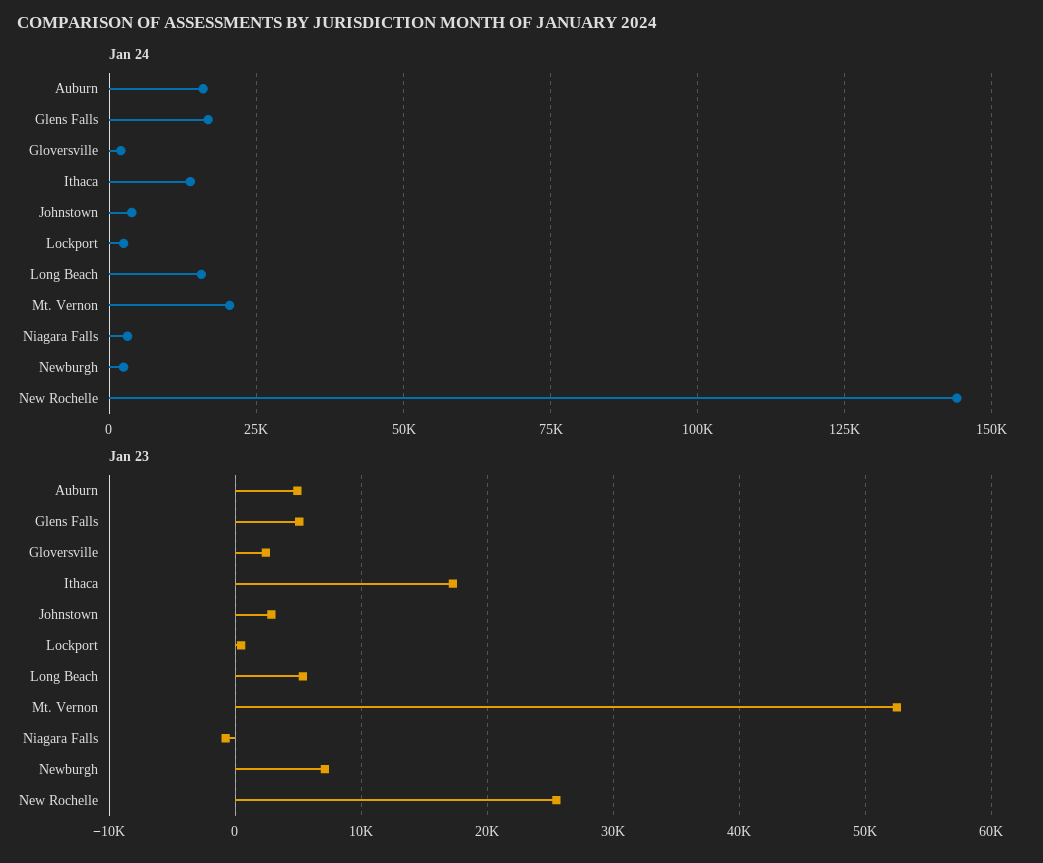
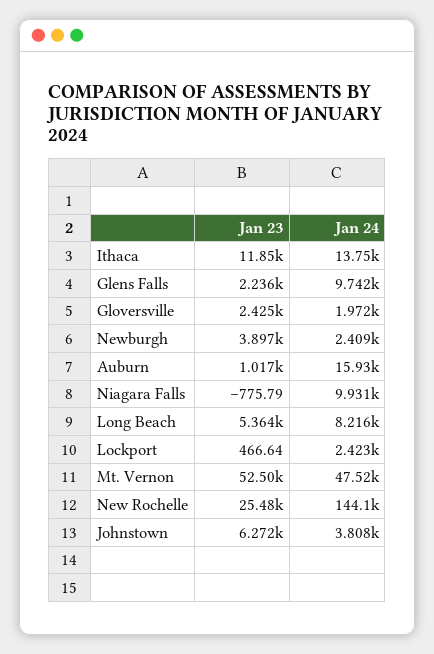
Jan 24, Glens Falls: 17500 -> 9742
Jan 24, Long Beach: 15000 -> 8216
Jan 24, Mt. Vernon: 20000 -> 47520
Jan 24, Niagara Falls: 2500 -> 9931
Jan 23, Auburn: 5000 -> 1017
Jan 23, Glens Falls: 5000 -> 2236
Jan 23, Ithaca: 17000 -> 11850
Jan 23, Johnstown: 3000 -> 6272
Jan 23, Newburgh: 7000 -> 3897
###
* Exercise instructions:
Provide every line from the material that contains the word "Falls".

* Completed task:
Jan 24, Glens Falls: 17500 -> 9742
Jan 24, Niagara Falls: 2500 -> 9931
Jan 23, Glens Falls: 5000 -> 2236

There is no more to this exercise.